For companies that have been the victims of breaches, there are clear reputational, brand, and financial implications.

In Digital Shadows' recent report, “Compromised Credentials, Learn From the Exposure of the World's 1,000 Biggest Companies”, the organisation analysed some of the world's largest companies and found that 97% had suffered some sort of leak.

According to the cyber security firm, a ton of stolen credentials are regularly sold, traded and shared online across paste sites and online marketplaces.

For example, Digital Shadows found that actors using the names “Peace of Mind” and “Tessa88” recently put themselves into the media limelight following the public release of the LinkedIn and MySpace databases.
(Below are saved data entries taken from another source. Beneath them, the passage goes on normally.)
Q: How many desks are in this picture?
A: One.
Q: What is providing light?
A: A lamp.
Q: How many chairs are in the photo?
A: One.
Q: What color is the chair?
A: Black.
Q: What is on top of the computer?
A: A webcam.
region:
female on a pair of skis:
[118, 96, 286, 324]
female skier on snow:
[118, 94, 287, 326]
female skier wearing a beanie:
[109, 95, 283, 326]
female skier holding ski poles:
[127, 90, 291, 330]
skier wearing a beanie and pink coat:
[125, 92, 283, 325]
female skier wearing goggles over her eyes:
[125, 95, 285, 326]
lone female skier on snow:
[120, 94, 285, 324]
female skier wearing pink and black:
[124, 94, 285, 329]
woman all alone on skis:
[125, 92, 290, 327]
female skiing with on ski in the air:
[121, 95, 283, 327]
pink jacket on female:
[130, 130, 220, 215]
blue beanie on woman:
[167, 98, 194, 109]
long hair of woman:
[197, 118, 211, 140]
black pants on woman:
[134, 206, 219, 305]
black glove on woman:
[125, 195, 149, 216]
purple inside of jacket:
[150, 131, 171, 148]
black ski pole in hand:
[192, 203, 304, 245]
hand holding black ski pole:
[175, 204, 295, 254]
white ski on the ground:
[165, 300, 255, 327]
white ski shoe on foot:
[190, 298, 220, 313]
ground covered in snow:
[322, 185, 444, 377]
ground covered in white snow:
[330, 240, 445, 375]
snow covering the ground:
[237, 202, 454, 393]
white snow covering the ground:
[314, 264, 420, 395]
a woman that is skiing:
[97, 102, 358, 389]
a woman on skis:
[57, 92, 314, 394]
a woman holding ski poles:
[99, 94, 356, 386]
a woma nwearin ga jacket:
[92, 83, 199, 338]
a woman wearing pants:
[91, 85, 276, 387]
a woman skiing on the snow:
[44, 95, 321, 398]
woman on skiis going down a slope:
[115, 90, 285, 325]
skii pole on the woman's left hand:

The types of credentials also impacts how the threat actors use them. Whether it is for account takeover, extortion/ransomware, or credential stuffing.

Digital Shadows has also seen “thedarkoverlord” offering multiple healthcare databases on the Real Deal marketplace and, more recently, the claimed Dropbox leak.

Basically, the number of compromised credentials that are available online is staggering, which the company says is providing a gold mine for attackers.

The report shows that the top breaches were social media platforms. Digital Shadows found that, LinkedIn, MySpace and Tumblr breaches were responsible for 30%, 21% and 8% of the total credentials.

So while the number of credentials leaked online for the world's 1,000 biggest organisations is staggering it is important to remember that this is not the whole picture.

It is Digital Shadows understanding that organisations are likely more exposed by third parties and suppliers. Credential compromise affects organisations of all sizes.